What you will do:
Of all the lines below, return only those starting with the line holding "automatique le plus sûr vers" and going on through the line holding "en pilotage automatique", exactly as written.

Exercise material:
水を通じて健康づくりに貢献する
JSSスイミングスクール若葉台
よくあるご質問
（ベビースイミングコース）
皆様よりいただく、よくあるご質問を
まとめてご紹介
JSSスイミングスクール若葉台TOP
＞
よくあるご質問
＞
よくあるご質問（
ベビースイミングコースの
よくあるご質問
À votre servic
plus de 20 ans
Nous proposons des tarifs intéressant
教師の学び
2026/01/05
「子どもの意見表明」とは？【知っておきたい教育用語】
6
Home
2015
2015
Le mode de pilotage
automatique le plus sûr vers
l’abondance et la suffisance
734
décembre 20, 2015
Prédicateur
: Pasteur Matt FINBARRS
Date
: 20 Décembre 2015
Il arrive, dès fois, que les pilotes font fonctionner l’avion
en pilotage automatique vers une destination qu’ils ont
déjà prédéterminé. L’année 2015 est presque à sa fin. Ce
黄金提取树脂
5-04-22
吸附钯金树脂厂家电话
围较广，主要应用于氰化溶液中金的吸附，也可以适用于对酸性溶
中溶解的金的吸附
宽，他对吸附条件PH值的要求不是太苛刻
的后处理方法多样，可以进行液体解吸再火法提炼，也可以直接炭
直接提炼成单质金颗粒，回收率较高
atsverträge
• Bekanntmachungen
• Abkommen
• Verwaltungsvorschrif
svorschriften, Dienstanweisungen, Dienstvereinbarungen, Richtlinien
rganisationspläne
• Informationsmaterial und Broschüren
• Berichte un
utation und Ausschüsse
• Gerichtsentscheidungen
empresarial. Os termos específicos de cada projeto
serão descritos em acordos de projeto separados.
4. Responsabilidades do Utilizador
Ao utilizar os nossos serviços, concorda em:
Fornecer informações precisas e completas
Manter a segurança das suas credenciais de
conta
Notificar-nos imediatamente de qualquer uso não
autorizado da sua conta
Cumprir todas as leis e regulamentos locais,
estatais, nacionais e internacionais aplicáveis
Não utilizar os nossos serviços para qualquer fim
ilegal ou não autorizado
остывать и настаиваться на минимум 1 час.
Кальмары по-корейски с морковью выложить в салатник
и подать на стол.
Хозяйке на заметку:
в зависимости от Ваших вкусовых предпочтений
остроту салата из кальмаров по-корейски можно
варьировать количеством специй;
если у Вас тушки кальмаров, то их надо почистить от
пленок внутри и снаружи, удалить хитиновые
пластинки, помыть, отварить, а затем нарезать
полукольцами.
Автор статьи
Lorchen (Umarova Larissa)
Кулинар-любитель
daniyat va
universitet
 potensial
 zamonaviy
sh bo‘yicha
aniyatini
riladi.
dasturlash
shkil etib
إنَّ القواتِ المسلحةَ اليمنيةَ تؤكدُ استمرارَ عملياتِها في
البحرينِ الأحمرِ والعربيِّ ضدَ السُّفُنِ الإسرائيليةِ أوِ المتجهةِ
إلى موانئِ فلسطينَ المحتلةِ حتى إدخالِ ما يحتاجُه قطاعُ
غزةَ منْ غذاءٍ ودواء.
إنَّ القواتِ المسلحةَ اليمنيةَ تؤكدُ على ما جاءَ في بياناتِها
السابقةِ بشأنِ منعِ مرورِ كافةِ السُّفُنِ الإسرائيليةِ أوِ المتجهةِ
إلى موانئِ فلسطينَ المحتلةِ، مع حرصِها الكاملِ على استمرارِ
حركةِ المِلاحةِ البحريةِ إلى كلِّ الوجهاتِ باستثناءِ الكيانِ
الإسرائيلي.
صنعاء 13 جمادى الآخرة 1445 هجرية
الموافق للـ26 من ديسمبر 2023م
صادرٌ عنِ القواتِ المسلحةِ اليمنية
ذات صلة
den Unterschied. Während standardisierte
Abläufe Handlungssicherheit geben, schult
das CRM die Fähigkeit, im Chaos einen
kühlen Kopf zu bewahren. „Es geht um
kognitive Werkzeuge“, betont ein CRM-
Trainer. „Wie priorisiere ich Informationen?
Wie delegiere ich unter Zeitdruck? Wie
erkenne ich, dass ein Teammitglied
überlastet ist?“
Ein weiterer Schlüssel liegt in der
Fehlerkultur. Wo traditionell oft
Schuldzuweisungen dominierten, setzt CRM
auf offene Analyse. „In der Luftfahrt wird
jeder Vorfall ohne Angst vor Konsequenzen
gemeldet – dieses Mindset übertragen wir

Reply:
automatique le plus sûr vers
l’abondance et la suffisance
734
décembre 20, 2015
Prédicateur
: Pasteur Matt FINBARRS
Date
: 20 Décembre 2015
Il arrive, dès fois, que les pilotes font fonctionner l’avion
en pilotage automatique vers une destination qu’ils ont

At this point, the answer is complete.